The treatment of choice is surgical removal of the surface vessel, primarily in patients at risk of mucosal biting, those prone to falls from their own height (e.g., alcohol users), and those uncomfortable with the pulsation. Lovas et al. [11] reported that, most of the time, CPLA is a clinical finding and consequently does not require treatment; however, all reported cases associated with ulcers have been treated surgically.

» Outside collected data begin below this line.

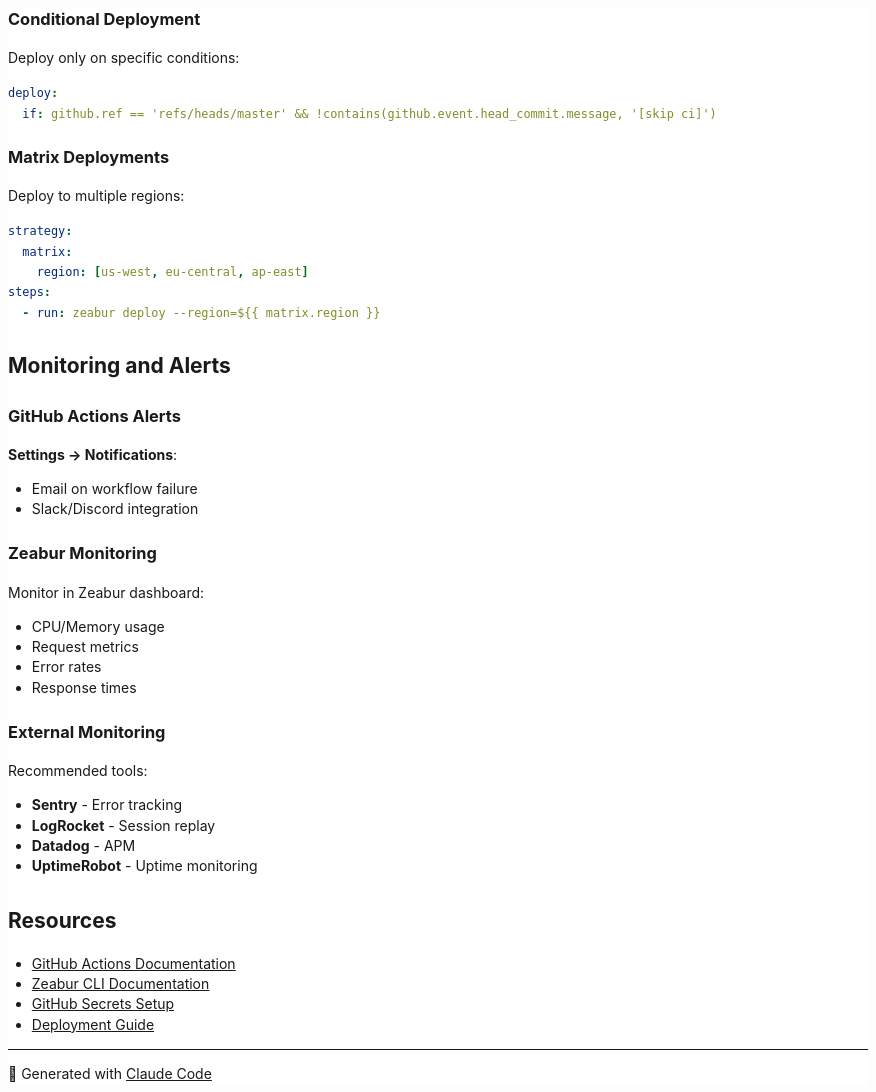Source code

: ### Conditional Deployment

Deploy only on specific conditions:

```yaml
deploy:
  if: github.ref == 'refs/heads/master' && !contains(github.event.head_commit.message, '[skip ci]')
```

### Matrix Deployments

Deploy to multiple regions:

```yaml
strategy:
  matrix:
    region: [us-west, eu-central, ap-east]
steps:
  - run: zeabur deploy --region=${{ matrix.region }}
```

## Monitoring and Alerts

### GitHub Actions Alerts

**Settings → Notifications**:

- Email on workflow failure
- Slack/Discord integration

### Zeabur Monitoring

Monitor in Zeabur dashboard:

- CPU/Memory usage
- Request metrics
- Error rates
- Response times

### External Monitoring

Recommended tools:

- **Sentry** - Error tracking
- **LogRocket** - Session replay
- **Datadog** - APM
- **UptimeRobot** - Uptime monitoring

## Resources

- [GitHub Actions Documentation](https://docs.github.com/en/actions)
- [Zeabur CLI Documentation](https://zeabur.com/docs/cli)
- [GitHub Secrets Setup](./GITHUB_SECRETS_SETUP.md)
- [Deployment Guide](./DEPLOYMENT.md)

---

🤖 Generated with [Claude Code](https://claude.com/claude-code)
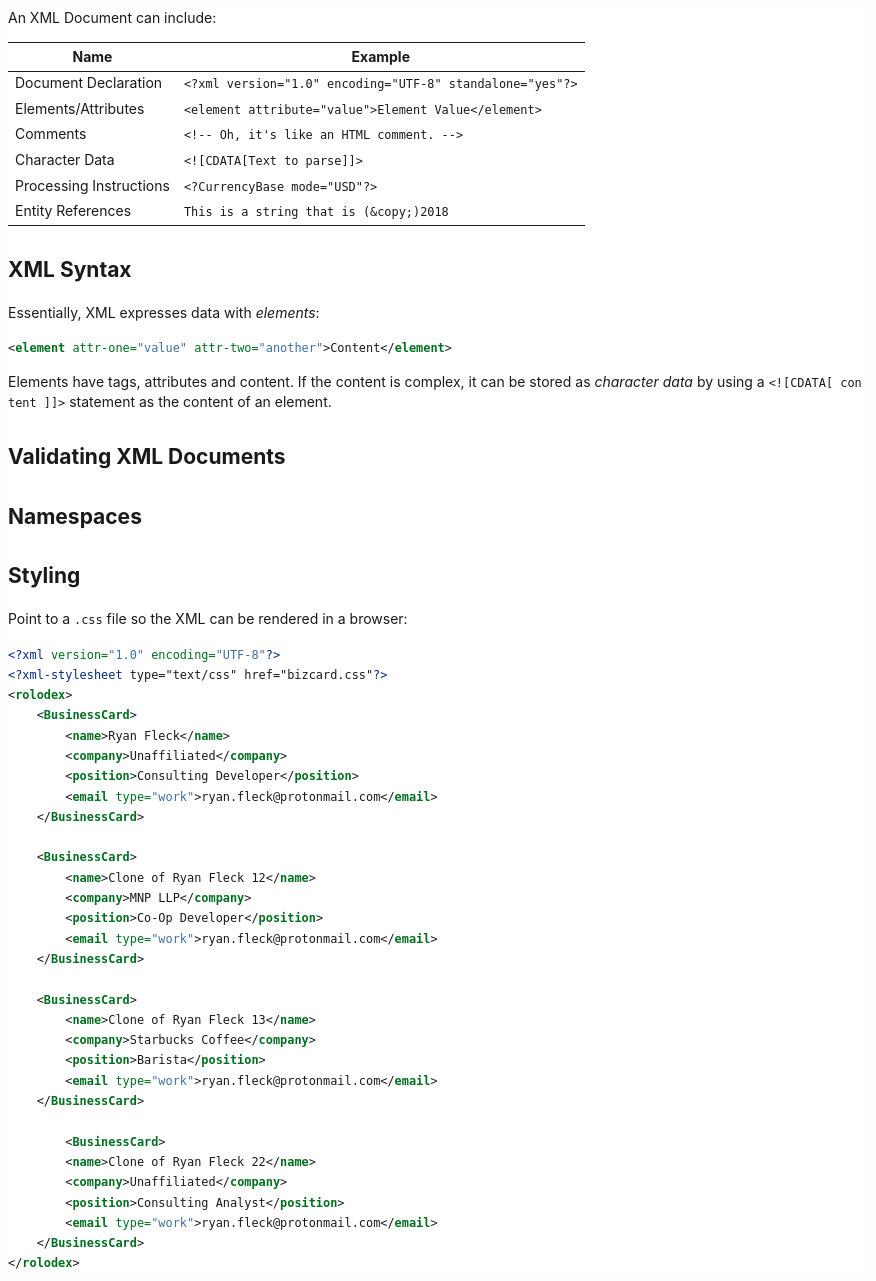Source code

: An XML Document can include:

Name | Example
-----|--------------------------------------------------
Document Declaration | `<?xml version="1.0" encoding="UTF-8" standalone="yes"?>`
Elements/Attributes | `<element attribute="value">Element Value</element>`
Comments | `<!-- Oh, it's like an HTML comment. -->`
Character Data | `<![CDATA[Text to parse]]>`
Processing Instructions | `<?CurrencyBase mode="USD"?>`
Entity References | `This is a string that is (&copy;)2018`





## XML Syntax

Essentially, XML expresses data with *elements*:
```xml
<element attr-one="value" attr-two="another">Content</element>
```
Elements have tags, attributes and content. If the content is complex, it can be stored as *character data* by using a `<![CDATA[ content ]]>` statement as the content of an element.

## Validating XML Documents

## Namespaces

## Styling

Point to a `.css` file so the XML can be rendered in a browser:
```xml
<?xml version="1.0" encoding="UTF-8"?>
<?xml-stylesheet type="text/css" href="bizcard.css"?>
<rolodex>
    <BusinessCard>
        <name>Ryan Fleck</name>
        <company>Unaffiliated</company>
        <position>Consulting Developer</position>
        <email type="work">ryan.fleck@protonmail.com</email>
    </BusinessCard>

    <BusinessCard>
        <name>Clone of Ryan Fleck 12</name>
        <company>MNP LLP</company>
        <position>Co-Op Developer</position>
        <email type="work">ryan.fleck@protonmail.com</email>
    </BusinessCard>

    <BusinessCard>
        <name>Clone of Ryan Fleck 13</name>
        <company>Starbucks Coffee</company>
        <position>Barista</position>
        <email type="work">ryan.fleck@protonmail.com</email>
    </BusinessCard>

        <BusinessCard>
        <name>Clone of Ryan Fleck 22</name>
        <company>Unaffiliated</company>
        <position>Consulting Analyst</position>
        <email type="work">ryan.fleck@protonmail.com</email>
    </BusinessCard>
</rolodex>
```
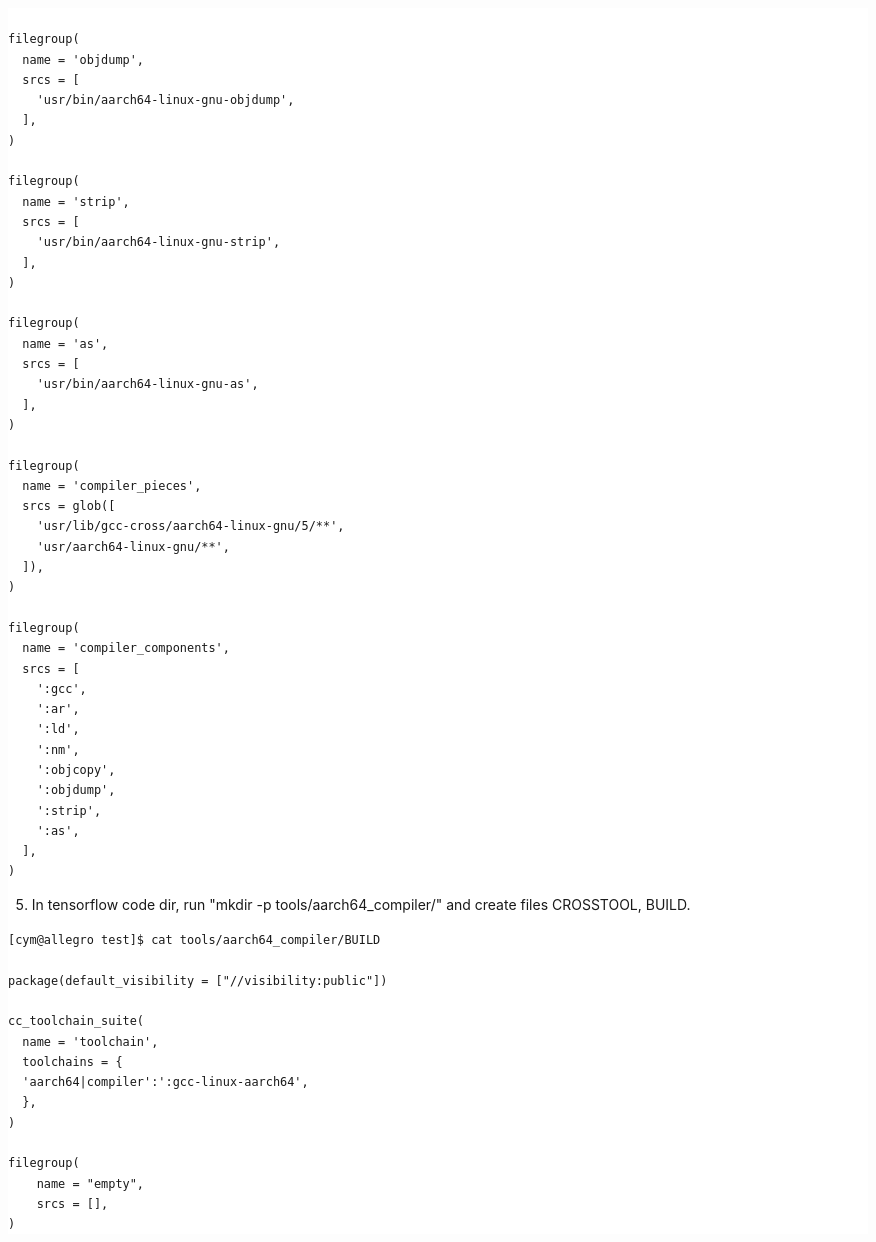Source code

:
 ```

filegroup(
  name = 'objdump',
  srcs = [
    'usr/bin/aarch64-linux-gnu-objdump',
  ],
)

filegroup(
  name = 'strip',
  srcs = [
    'usr/bin/aarch64-linux-gnu-strip',
  ],
)

filegroup(
  name = 'as',
  srcs = [
    'usr/bin/aarch64-linux-gnu-as',
  ],
)

filegroup(
  name = 'compiler_pieces',
  srcs = glob([
    'usr/lib/gcc-cross/aarch64-linux-gnu/5/**',
    'usr/aarch64-linux-gnu/**',
  ]),
)

filegroup(
  name = 'compiler_components',
  srcs = [
    ':gcc',
    ':ar',
    ':ld',
    ':nm',
    ':objcopy',
    ':objdump',
    ':strip',
    ':as',
  ],
)
```
5. In tensorflow code dir, run "mkdir -p tools/aarch64_compiler/" and create files CROSSTOOL, BUILD.
```
[cym@allegro test]$ cat tools/aarch64_compiler/BUILD 

package(default_visibility = ["//visibility:public"])

cc_toolchain_suite(
  name = 'toolchain',
  toolchains = {
  'aarch64|compiler':':gcc-linux-aarch64',
  },
)

filegroup(
    name = "empty",
    srcs = [],
)

```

Lovas et al. [11] reviewed the anatomical pathology files from five universities involving 210 cases of CPLA and reported the following primary clinical findings: the presence of pulsating submucosal lesions that affect adults, with no gender preference, and are not associated with lip ulcers or squamous cell carcinoma. CPLA has been described as a common vascular disorder. Prior to this study, only 16 cases of CPLA were described in international journals, indicating that this condition is relatively recent and rarely diagnosed by clinicians and pathologists, but its correct diagnosis is essential for providing proper treatment.

The patient agreed to participate in this paper.

Conflict of Interests

The authors declare that there is no conflict of interests regarding the publication of this paper.